Tutto questo fino ad una decina di anni fa: dal 2005 le prospettive dell’AI sono cambiate in modo spettacolare. E’ successo quando le tecniche di deep learning (apprendimento profondo), che si ispira alle scienze del cervello, hanno iniziato a diventare efficaci. Le reti neurali artificiali si ispirano al funzionamento dei neuroni che imparano “per gradi” a riconoscere cose e persone, a risolvere problemi e a prendere decisioni in autonomia.

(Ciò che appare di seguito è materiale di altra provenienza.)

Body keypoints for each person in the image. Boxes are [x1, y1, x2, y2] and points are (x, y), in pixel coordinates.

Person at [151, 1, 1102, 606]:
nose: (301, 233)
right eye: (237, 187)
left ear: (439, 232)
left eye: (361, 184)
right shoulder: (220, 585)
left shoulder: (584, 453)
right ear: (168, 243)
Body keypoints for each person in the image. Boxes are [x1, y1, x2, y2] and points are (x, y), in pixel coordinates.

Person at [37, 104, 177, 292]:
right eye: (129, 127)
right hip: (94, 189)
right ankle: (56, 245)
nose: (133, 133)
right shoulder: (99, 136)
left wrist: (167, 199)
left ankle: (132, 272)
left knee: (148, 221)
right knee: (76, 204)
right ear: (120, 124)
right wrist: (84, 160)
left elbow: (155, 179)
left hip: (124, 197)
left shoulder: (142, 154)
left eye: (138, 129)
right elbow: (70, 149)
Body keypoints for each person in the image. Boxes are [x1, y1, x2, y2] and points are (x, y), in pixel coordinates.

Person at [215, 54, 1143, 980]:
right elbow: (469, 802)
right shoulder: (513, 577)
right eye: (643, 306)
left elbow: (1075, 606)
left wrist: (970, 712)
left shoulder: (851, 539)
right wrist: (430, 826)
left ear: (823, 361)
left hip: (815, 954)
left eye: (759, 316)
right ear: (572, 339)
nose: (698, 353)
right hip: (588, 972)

I primi prodotti sono stati presentati nel 2012 e riguardavano la comprensione del parlato (Google Now), dopo sono arrivate le applicazioni per identificare il contenuto delle immagini e ancora l’assistente personale sui nostri smartphone.

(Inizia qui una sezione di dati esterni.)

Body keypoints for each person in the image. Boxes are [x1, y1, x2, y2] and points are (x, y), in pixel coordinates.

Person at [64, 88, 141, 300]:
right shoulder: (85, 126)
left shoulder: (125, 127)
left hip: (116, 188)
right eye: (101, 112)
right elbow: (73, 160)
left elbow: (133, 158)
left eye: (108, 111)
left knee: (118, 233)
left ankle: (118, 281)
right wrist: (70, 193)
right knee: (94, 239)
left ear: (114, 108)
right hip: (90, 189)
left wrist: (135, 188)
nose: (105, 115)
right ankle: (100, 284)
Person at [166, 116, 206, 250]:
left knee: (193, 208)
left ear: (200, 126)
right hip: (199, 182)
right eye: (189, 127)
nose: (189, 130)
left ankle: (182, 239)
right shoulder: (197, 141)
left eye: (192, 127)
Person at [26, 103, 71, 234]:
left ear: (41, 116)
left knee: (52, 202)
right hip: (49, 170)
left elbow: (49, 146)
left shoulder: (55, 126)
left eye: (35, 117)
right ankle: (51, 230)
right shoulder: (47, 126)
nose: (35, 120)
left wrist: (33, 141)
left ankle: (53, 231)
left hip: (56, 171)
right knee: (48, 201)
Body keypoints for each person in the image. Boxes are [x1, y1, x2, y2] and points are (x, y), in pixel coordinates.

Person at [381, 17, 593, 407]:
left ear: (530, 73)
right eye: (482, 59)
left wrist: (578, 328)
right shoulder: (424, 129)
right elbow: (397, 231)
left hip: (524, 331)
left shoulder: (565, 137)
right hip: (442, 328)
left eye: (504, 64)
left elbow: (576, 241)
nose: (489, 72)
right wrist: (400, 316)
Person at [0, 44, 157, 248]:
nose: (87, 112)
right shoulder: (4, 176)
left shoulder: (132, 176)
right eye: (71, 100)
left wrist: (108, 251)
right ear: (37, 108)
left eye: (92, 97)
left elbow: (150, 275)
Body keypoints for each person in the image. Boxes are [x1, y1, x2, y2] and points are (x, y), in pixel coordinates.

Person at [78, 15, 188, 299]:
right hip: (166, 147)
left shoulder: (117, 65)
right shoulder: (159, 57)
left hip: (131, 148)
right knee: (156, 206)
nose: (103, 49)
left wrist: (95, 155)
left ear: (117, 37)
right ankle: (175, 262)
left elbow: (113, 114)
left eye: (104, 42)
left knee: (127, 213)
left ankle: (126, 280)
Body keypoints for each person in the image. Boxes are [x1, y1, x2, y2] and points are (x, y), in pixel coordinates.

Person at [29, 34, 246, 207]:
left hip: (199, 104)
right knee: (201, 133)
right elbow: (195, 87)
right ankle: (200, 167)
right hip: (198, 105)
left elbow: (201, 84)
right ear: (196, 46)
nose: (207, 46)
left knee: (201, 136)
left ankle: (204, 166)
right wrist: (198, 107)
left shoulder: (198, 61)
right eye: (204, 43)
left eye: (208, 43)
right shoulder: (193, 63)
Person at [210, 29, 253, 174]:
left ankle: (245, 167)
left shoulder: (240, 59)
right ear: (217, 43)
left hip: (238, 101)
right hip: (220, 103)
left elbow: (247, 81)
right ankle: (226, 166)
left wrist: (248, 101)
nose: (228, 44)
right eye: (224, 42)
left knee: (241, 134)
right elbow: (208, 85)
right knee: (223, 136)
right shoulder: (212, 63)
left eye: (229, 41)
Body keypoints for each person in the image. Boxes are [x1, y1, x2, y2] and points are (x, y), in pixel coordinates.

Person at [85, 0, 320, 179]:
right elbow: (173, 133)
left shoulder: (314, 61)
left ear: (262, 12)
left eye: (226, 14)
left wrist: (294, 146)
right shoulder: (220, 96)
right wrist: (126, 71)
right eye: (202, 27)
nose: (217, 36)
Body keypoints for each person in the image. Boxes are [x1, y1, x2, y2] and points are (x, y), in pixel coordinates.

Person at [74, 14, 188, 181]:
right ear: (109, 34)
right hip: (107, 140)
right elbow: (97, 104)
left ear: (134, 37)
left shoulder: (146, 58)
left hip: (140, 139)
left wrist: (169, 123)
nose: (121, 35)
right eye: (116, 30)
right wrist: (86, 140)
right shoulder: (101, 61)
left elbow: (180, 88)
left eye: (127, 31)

L’apprendimento profondo si basa sulla domanda: “Quali decisioni un essere umano o una macchina può considerare «buone»?”

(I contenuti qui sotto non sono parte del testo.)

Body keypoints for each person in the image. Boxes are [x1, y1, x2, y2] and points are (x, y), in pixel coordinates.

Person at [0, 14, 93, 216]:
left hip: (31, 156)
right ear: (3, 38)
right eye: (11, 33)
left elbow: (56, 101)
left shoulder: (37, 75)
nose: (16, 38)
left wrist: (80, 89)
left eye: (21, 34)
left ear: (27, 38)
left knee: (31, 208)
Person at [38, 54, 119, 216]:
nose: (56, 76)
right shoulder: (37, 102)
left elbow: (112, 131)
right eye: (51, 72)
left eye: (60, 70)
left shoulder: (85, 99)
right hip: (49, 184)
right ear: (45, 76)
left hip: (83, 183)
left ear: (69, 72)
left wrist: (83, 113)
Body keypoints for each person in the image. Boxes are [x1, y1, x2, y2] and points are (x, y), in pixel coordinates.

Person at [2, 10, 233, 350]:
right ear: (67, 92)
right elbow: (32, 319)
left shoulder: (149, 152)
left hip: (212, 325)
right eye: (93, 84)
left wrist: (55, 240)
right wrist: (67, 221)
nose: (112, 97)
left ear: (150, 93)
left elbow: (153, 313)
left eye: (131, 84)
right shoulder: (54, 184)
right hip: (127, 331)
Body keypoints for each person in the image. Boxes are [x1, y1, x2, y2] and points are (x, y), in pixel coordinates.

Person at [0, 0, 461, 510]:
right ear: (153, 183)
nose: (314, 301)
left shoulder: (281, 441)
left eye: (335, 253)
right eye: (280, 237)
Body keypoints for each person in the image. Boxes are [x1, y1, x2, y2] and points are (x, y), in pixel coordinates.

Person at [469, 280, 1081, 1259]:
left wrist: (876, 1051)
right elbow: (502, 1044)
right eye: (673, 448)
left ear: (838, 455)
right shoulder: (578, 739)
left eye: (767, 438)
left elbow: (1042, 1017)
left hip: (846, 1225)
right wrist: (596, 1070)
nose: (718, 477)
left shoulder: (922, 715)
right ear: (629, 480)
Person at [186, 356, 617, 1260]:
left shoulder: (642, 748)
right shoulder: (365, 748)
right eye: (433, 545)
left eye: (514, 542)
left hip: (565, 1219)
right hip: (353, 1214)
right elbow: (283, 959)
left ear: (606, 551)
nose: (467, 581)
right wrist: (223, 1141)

Per gli animali, i principi evoluzionistici ordinano che le decisioni debbano portare a comportamenti che ottimizzano le possibilità di sopravvivenza e riproduzione. Nelle società umane, una buona decisione potrebbe implicare interazioni sociali che danno status o fanno stare bene. Per una macchina, come  un’automobile senza guidatore, la qualità dei processi decisionali dipende dalla capacità del veicolo autonomo di imitare i comportamenti di un buon guidatore umano.

Di conseguenza, gli informatici dovevano individuare il modo in cui gli esseri umani acquisiscono conoscenze (distinguendo quelle innate e quelle apprese attraverso l’esperienza) e stabilire algoritmi di apprendimento che imitassero questo metodo. Nonostante il cosiddetto teorema no free lunch [non esiste pasto gratis] dimostra che non c’è un algoritmo che vada bene per tutte le situazioni di apprendimento del mondo reale, sembra che l’uomo abbia capacità di apprendimento per padroneggiare compiti per cui l’evoluzione non ha preparato i nostri antenati: giocare a scacchi, costruire ponti, fare ricerca sull’AI.

Proprio per questo gli sviluppatori di reti neurali hanno adottato il cervello come modello per progettare sistemi intelligenti.

Per funzionare al meglio, gli attuali algoritmi di apprendimento richiedono il coinvolgimento di un essere umano e il compito che si sta cercando di insegnare agli AI è quello di riconoscere un’immagine e di generalizzare quanto appreso al là dei singoli esempi, ossia associarla ad un concetto che non cambi se i dati in entrata sono relativamente simili: se mostro la fotografia di un gatto e cambio pochi pixel, tenendo l’immagine simile, l’AI deve riconoscere e associare l’immagine ad un gatto.

Ad oggi, le ricerche sull’intelligenza artificiale stanno ricevendo copiose somme per il finanziamento da parte di grandi aziende e sta compiendo enormi passi avanti, tanto che nasce quasi spontanea la domanda “dobbiamo aver paura di robot troppo bravi?“.